- 3 min read

Imperial Hotel Hibiya Park

Home to royalty, diplomats and celebrities

Mr Suzuki was saved by the Frank Lloyd Wright in 1923, even though they have never met. A massive earthquake had just struck, and firestorms gutted the city. As Suzuki was hammering away at the metal press, a firestorm took away his shop in the aftermath. Suzuki had nowhere to go, but found shelter in the Imperial Hotel, designed by Lloyd Wright just a few years. It was one of the few buildings that were left standing after the Great Kanto Earthquake. Today his grandchildren serve at the Imperial Hotel, bringing to life the hospitality and immaculate service that has left its mark amongst the many statesmen and celebrities that have stayed here over the years.

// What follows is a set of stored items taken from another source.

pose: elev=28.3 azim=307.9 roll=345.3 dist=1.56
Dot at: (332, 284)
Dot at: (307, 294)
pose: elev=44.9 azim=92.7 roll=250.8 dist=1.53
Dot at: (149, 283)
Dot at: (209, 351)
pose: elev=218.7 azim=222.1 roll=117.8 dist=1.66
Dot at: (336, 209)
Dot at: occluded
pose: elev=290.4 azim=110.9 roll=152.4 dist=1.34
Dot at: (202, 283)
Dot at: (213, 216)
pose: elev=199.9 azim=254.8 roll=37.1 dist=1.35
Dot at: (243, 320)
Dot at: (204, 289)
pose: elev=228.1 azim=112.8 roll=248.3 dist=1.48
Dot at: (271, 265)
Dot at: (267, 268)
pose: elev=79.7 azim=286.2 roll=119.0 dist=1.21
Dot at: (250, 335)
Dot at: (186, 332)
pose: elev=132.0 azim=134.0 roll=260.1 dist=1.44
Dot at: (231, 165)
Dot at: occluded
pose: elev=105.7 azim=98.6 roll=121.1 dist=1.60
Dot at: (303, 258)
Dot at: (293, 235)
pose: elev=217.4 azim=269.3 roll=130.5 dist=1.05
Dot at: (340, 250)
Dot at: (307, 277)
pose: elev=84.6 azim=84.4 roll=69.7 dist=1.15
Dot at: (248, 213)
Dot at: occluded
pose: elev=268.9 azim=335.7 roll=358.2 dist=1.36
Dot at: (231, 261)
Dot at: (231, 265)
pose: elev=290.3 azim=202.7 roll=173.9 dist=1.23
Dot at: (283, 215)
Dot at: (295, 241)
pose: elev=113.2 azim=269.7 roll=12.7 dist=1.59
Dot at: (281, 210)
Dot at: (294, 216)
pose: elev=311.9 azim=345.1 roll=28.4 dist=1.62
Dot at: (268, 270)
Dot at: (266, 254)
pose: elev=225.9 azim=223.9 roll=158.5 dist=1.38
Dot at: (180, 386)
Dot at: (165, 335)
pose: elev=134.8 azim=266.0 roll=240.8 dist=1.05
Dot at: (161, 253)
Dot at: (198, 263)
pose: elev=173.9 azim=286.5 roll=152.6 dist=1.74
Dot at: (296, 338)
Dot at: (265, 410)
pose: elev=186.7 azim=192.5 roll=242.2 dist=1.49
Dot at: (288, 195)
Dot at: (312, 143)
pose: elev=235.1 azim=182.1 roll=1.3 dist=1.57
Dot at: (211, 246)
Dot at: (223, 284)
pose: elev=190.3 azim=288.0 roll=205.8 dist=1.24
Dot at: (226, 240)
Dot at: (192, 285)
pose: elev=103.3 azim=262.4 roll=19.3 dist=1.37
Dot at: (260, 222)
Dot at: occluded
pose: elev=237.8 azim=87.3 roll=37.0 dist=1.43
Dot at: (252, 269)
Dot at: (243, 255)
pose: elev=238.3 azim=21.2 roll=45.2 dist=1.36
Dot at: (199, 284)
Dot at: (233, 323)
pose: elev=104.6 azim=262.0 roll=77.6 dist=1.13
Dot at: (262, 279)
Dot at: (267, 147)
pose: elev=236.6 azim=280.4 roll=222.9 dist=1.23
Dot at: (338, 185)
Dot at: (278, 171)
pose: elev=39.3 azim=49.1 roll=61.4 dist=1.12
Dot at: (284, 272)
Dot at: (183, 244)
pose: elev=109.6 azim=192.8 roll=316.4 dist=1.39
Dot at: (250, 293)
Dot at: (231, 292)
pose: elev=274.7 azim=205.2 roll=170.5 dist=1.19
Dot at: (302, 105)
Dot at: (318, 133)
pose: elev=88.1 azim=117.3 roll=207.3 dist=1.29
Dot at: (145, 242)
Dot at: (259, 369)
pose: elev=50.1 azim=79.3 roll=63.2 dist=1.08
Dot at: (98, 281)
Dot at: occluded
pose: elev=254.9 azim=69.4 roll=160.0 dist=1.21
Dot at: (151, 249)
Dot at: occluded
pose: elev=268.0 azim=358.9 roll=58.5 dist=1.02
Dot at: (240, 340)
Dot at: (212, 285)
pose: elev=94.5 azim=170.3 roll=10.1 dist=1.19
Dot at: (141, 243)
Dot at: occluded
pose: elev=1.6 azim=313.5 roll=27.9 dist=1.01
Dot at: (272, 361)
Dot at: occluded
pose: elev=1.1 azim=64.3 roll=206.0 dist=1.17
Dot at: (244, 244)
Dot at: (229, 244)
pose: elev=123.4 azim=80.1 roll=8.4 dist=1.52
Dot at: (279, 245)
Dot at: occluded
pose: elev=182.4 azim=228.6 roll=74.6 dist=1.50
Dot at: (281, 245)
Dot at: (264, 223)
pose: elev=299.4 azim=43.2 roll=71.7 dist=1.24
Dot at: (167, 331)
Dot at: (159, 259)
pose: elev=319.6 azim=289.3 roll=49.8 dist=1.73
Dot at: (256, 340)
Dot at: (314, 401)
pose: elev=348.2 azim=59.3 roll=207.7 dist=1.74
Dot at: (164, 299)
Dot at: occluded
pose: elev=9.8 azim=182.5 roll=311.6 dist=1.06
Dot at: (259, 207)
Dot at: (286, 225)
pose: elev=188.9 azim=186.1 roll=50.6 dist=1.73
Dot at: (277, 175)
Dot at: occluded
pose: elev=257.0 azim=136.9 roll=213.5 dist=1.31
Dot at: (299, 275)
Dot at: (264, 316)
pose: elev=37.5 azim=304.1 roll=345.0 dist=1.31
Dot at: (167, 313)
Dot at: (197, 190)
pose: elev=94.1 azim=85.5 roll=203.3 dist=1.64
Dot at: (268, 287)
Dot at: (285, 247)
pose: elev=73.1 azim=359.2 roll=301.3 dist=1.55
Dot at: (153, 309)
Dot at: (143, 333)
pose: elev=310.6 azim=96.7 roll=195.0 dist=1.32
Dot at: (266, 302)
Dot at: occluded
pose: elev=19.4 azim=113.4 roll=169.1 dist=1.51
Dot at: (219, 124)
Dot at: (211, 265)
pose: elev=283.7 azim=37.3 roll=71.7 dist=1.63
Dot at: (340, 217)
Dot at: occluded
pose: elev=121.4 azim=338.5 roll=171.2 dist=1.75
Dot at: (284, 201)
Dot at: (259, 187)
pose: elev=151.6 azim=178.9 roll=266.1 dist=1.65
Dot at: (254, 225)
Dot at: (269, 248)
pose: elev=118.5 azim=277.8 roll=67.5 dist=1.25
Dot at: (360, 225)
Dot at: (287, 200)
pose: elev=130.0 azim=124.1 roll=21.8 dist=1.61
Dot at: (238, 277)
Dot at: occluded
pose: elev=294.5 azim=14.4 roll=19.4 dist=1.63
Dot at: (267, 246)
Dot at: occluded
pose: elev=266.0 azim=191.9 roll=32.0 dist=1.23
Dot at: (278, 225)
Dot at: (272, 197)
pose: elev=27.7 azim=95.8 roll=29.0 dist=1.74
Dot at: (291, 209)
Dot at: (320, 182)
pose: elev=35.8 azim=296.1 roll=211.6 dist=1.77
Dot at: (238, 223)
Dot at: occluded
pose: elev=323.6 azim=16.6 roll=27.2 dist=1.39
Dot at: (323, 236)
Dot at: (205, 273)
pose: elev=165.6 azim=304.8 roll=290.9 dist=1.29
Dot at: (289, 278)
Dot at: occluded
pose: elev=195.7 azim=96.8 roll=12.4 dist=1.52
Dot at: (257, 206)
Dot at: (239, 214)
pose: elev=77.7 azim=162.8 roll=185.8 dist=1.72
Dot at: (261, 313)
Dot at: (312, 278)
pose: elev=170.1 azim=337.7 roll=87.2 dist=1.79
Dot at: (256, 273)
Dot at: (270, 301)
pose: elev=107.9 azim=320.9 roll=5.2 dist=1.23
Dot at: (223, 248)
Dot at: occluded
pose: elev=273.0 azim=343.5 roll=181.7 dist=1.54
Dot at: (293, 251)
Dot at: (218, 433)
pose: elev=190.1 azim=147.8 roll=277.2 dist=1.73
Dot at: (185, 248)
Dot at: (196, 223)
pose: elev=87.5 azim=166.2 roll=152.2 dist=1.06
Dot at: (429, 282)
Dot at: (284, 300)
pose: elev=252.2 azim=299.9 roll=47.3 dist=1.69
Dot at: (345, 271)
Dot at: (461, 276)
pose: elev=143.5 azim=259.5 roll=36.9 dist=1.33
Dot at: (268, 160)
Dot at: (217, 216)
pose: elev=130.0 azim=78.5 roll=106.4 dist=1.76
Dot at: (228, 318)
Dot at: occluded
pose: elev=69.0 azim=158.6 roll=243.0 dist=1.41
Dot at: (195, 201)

The history of the Imperial Hotel is the history of Modern Japan itself. Built to accommodate foreign dignitaries in the Meiji period in the nineteen century as Japan opened to the world, its walls tell many stories of intrigue and diplomacy, as kings and queens and prime ministers met to change the world. Even today, at the recent IMF and World Bank meeting in Tokyo, leaders of the world met to network and to develop strategies for the betterment of mankind. As you can imagine functions and banquets are their forte, and many society weddings take place here.

Actually, the first time I walked inside the Imperial Hotel was in Meiji Mura, Gifu in Chubu, and not the middle of Tokyo. Frank Lloyd Wright’s building was relocated in the late sixties, and stepping inside the grand art deco lobby and its beautiful geometric designs blew me away.

The current buildings were constructed in the 1970's to a higher earthquake safety standard. While the newer building is more practical, you can still see traces of Frank Lloyd Wright in the Art Deco themed Imperial Bar, as well as some of the furniture in the lobby areas. The tower rooms have floor to ceiling windows, and while some look a bit dated (call it old world charm), it is the superb hospitality that brings guests back again and again, from the immaculate and polite elevator staff to a “nothing is too much trouble” and “sorry to keep you waiting” standard of service, even if you have not waited at all. It even has a fully functional day care center for children; such is the lengths it goes to in thinking of the guest’s every need. If you want to use the gym, but forgot your sneakers, you can even burrow one. There is a small pool on the premises as well, and if you join the Imperial club (free membership); you get to use the pool and gym for free.

Buffet Dinner is served in the restaurant on one of the higher rooms, and there are stunning views of the Imperial Palace, Hibiya Park or the lights of Ginza.